Ellington, C. J., and Doyle, B J., concur.

T Joseph Campbell, District Attorney, Rosemary M. Greene, Assistant District Attorney, for appellee. 
      
       We note that Jackson has failed to file or include in his brief an enumeration of errors, as required by OCGA § 5-6-40 and Court of Appeals Rules 22 (a) and 25 (a) (2). We nevertheless address Jackson’s arguments to the extent that they may be ascertained from his brief. See OCGA § 5-6-30 (Georgia’s Appellate Practice Act shall be liberally construed to avoid refusal to consider any points raised); State v. Madison, 311 Ga. App. 31 (1) (714 SE2d 714) (2011) (reaching the merits of the case although the State failed to include enumerations of error in its brief since it was apparent from the notice of appeal, the record, and the brief what judgment was appealed and what errors were asserted); Blockum v. Fieldale Farms Corp., 271 Ga. App. 591, 592 (1) (610 SE2d 82) (2005) (addressing appellant’s arguments, to the extent that they could be ascertained from his briefs, notwithstanding the absence of enumerations of error).
     
      
       Although Nelson also was arrested and charged with the drug offenses, the jury acquitted her of the charges at trial.
     
      
       “[T]he jury is authorized to believe or disbelieve all or any part of the testimony of witnesses.” (Citation and punctuation omitted.) Reed v. State, 244 Ga. App. 146, 147 (634 SE2d 871) (2000). “The resolution of any inconsistencies in the evidence was for the jury[,] as it resolves conflicts in the evidence, not this Court. The jury obviously resolved the inconsistencies and the resulting credibility issues, in favor of finding [Jackson] guilty.
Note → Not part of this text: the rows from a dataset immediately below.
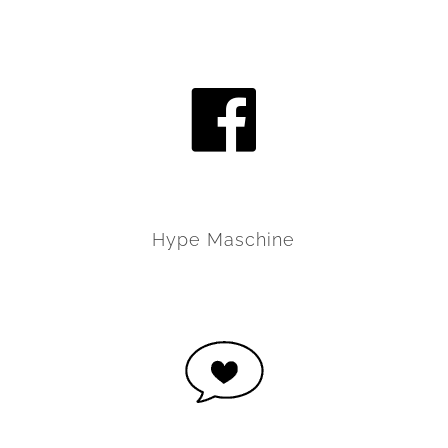
Hype Maschine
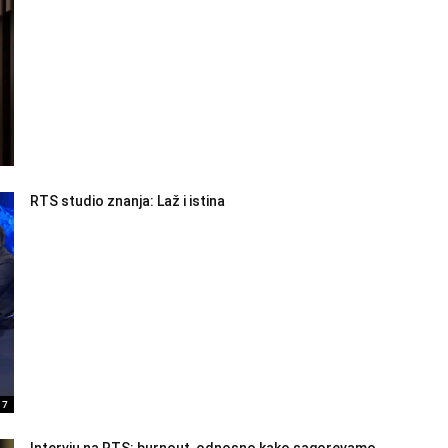
RTS studio znanja: Laž i istina
17
Intervju na RTS: burnout, odnosno kako sagorevamo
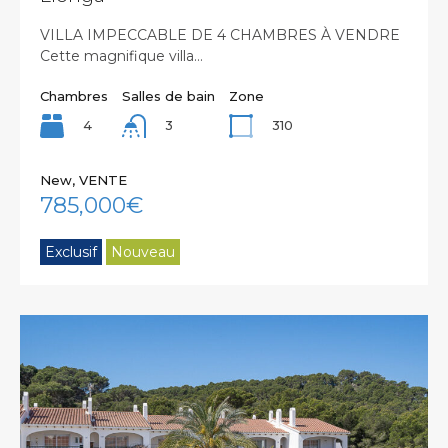
VILLA IMPECCABLE DE 4 CHAMBRES À VENDRE
Cette magnifique villa…
Chambres
Salles de bain
Zone
4
310
3
New, VENTE
785,000€
Exclusif
Nouveau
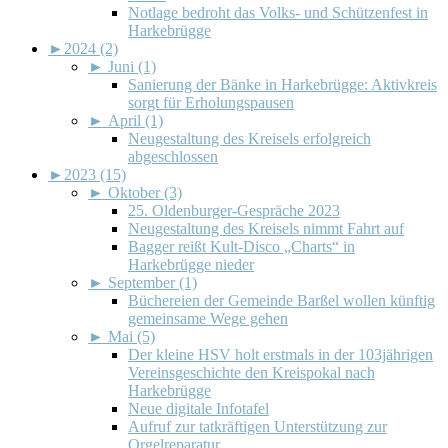
Notlage bedroht das Volks- und Schützenfest in
Harkebrügge
►
2024 (2)
►
Juni (1)
Sanierung der Bänke in Harkebrügge: Aktivkreis
sorgt für Erholungspausen
►
April (1)
Neugestaltung des Kreisels erfolgreich
abgeschlossen
►
2023 (15)
►
Oktober (3)
25. Oldenburger-Gespräche 2023
Neugestaltung des Kreisels nimmt Fahrt auf
Bagger reißt Kult-Disco „Charts“ in
Harkebrügge nieder
►
September (1)
Büchereien der Gemeinde Barßel wollen künftig
gemeinsame Wege gehen
►
Mai (5)
Der kleine HSV holt erstmals in der 103jährigen
Vereinsgeschichte den Kreispokal nach
Harkebrügge
Neue digitale Infotafel
Aufruf zur tatkräftigen Unterstützung zur
Orgelreparatur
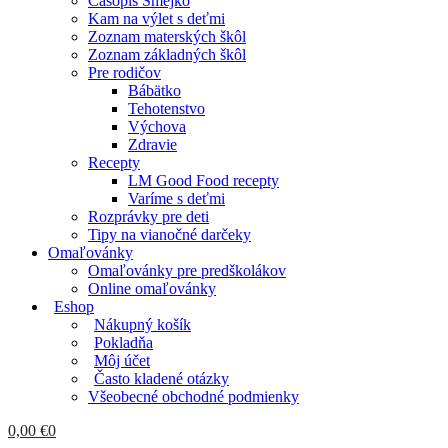
Časopis Smejko
Kam na výlet s deťmi
Zoznam materských škôl
Zoznam základných škôl
Pre rodičov
Bábätko
Tehotenstvo
Výchova
Zdravie
Recepty
LM Good Food recepty
Varíme s deťmi
Rozprávky pre deti
Tipy na vianočné darčeky
Omaľovánky
Omaľovánky pre predškolákov
Online omaľovánky
Eshop
Nákupný košík
Pokladňa
Môj účet
Často kladené otázky
Všeobecné obchodné podmienky
0,00
€
0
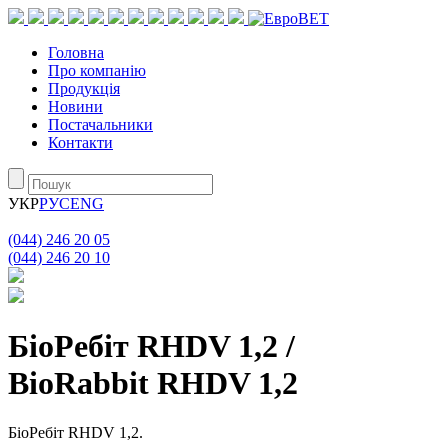
Головна
Про компанію
Продукція
Новини
Постачальники
Контакти
УКР
РУС
ENG
(044) 246 20 05
(044) 246 20 10
БiоРебiт RHDV 1,2 /
BioRabbit RHDV 1,2
БiоРебiт RHDV 1,2.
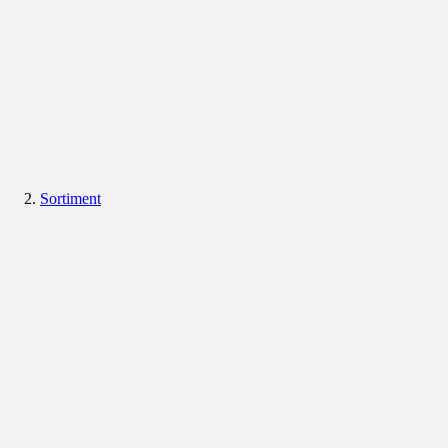
Sortiment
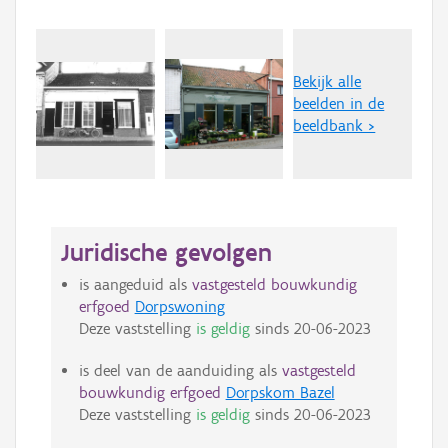
Bekijk alle
beelden in de
beeldbank >
Juridische gevolgen
is aangeduid als
vastgesteld bouwkundig
erfgoed
Dorpswoning
Deze vaststelling
is geldig
sinds
20-06-2023
is deel van de aanduiding als
vastgesteld
bouwkundig erfgoed
Dorpskom Bazel
Deze vaststelling
is geldig
sinds
20-06-2023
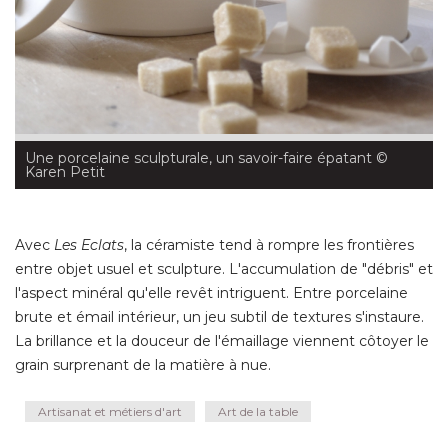
Une porcelaine sculpturale, un savoir-faire épatant
 © 
Karen Petit
Avec
Les Eclats
, la céramiste tend à rompre les frontières 
entre objet usuel et sculpture. L'accumulation de "débris" et
l'aspect minéral qu'elle revêt intriguent. Entre porcelaine
brute et émail intérieur, un jeu subtil de textures s'instaure. 
La brillance et la douceur de l'émaillage viennent côtoyer le
grain surprenant de la matière à nue.
Artisanat et métiers d'art
Art de la table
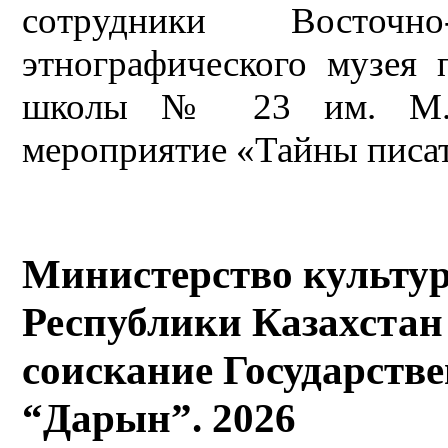
сотрудники Восточно-
этнографического музея 
школы № 23 им. М. Ш
мероприятие «Тайны писа
Министерство культу
Республики Казахстан
соискание Государств
“Дарын”. 2026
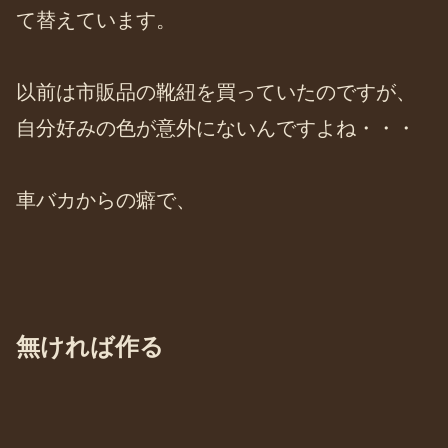
て替えています。
以前は市販品の靴紐を買っていたのですが、
自分好みの色が意外にないんですよね・・・
車バカからの癖で、
無ければ作る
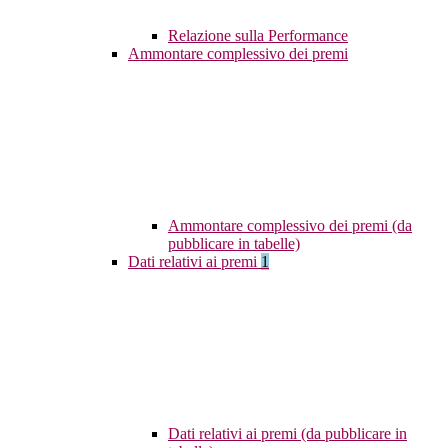
Relazione sulla Performance
Ammontare complessivo dei premi
Ammontare complessivo dei premi (da
pubblicare in tabelle)
Dati relativi ai premi
1
Dati relativi ai premi (da pubblicare in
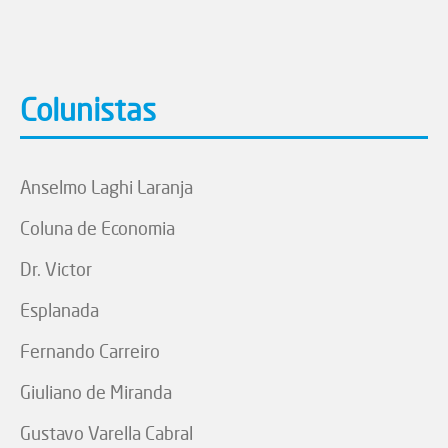
Colunistas
Anselmo Laghi Laranja
Coluna de Economia
Dr. Victor
Esplanada
Fernando Carreiro
Giuliano de Miranda
Gustavo Varella Cabral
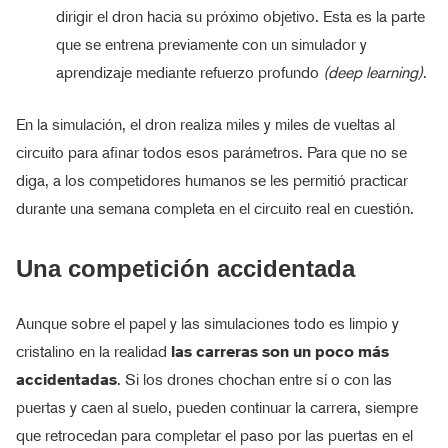
dirigir el dron hacia su próximo objetivo. Esta es la parte
que se entrena previamente con un simulador y
aprendizaje mediante refuerzo profundo
(deep learning)
.
En la simulación, el dron realiza miles y miles de vueltas al
circuito para afinar todos esos parámetros. Para que no se
diga, a los competidores humanos se les permitió practicar
durante una semana completa en el circuito real en cuestión.
Una competición accidentada
Aunque sobre el papel y las simulaciones todo es limpio y
cristalino en la realidad
las carreras son un poco más
accidentadas
. Si los drones chochan entre sí o con las
puertas y caen al suelo, pueden continuar la carrera, siempre
que retrocedan para completar el paso por las puertas en el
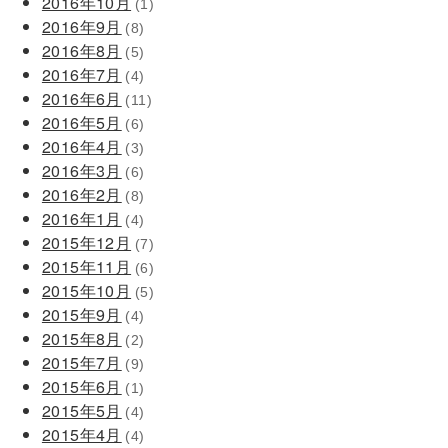
2016年10月
(1)
2016年9月
(8)
2016年8月
(5)
2016年7月
(4)
2016年6月
(11)
2016年5月
(6)
2016年4月
(3)
2016年3月
(6)
2016年2月
(8)
2016年1月
(4)
2015年12月
(7)
2015年11月
(6)
2015年10月
(5)
2015年9月
(4)
2015年8月
(2)
2015年7月
(9)
2015年6月
(1)
2015年5月
(4)
2015年4月
(4)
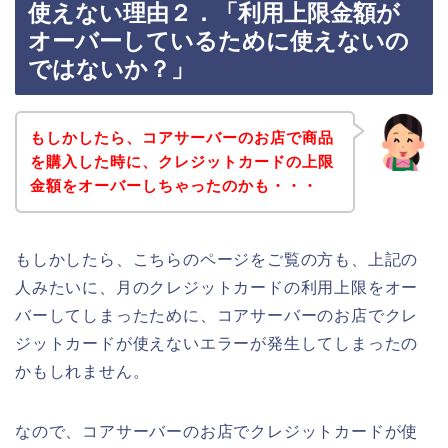
使えない理由２．「利用上限金額が
オーバーしているために使えないの
ではないか？」
もしかしたら、コアサーバーのお店で商品
を購入した時に、クレジットカードの上限
金額をオーバーしちゃったのかも・・・
もしかしたら、こちらのページをご覧の方も、上記の
人みたいに、月のクレジットカードの利用上限をオー
バーしてしまったために、コアサーバーのお店でクレ
ジットカードが使えないエラーが発生してしまったの
かもしれません。
なので、コアサーバーのお店でクレジットカードが使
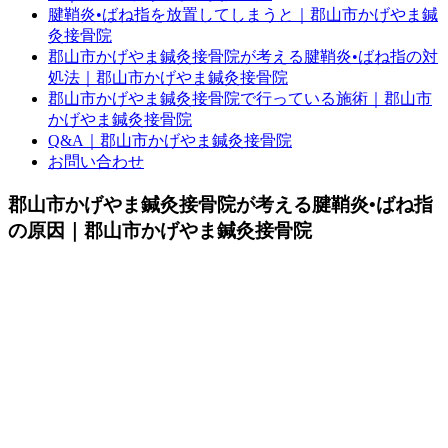
腱鞘炎•ばね指を放置してしまうと｜郡山市かげやま鍼
灸接骨院
郡山市かげやま鍼灸接骨院が考える腱鞘炎•ばね指の対
処法｜郡山市かげやま鍼灸接骨院
郡山市かげやま鍼灸接骨院で行っている施術｜郡山市
かげやま鍼灸接骨院
Q&A｜郡山市かげやま鍼灸接骨院
お問い合わせ
郡山市かげやま鍼灸接骨院が考える腱鞘炎•ばね指
の原因｜郡山市かげやま鍼灸接骨院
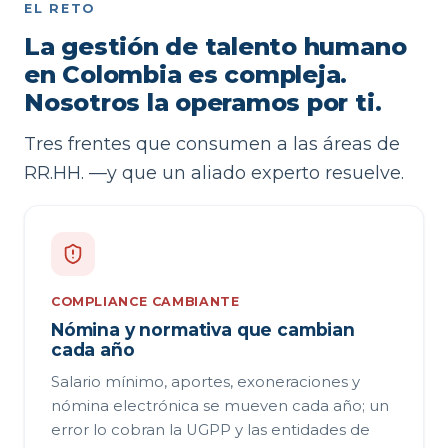
EL RETO
La gestión de talento humano
en Colombia es compleja.
Nosotros la operamos por ti.
Tres frentes que consumen a las áreas de
RR.HH. —y que un aliado experto resuelve.
COMPLIANCE CAMBIANTE
Nómina y normativa que cambian
cada año
Salario mínimo, aportes, exoneraciones y
nómina electrónica se mueven cada año; un
error lo cobran la UGPP y las entidades de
We are not authorized to revisit such issues on appeal.” (Punctuation and footnotes omitted.) Cosby v. 
        
        State, 289 Ga. App. 36, 37-38 (656 SE2d 186) (2007).
     
      
      
         We note that in Vines v. State, 296 Ga. App. 543, 547 (1) (675 SE2d 260) (2009), and Parris v. State, 226 Ga. App. 854, 856 (487 SE2d 690) (1997), this Court reversed convictions for possession of marijuana with intent to distribute since the circumstantial evidence failed to exclude the possibility that the marijuana was for the defendants’ personal use. Significantly, in both Vines and Parris, the officers had immediately detected the strong odor of marijuana inside the defendant’s car or on the defendant’s person at the time of the respective traffic stops, which gave rise to a reasonable hypothesis that the drugs had been for the defendants’ personal use. See Vines, supra, 296 Ga. App. at 543 (upon initiating the traffic stop, the officer “immediately smelled ‘the overwhelming odor of marijuana’ coming out of the car”); Parris, supra, 226 Ga. App. at 856 (concluding that the evidence presented a “credible theory that the marijuana was for [defendant’s] personal use, especially in light of testimony that when arrested [defendant] exuded the odor of burnt marijuana”). Here, however, there was no evidence that the strong odor of marijuana was immediately detected inside the vehicle or was exuding from Jackson or Esters. Likewise, there was no evidence indicating that Jackson or Esters appeared to be under the influence of marijuana at the time of the stop. As such, the circumstances presented in Vines and Parris are distinguishable.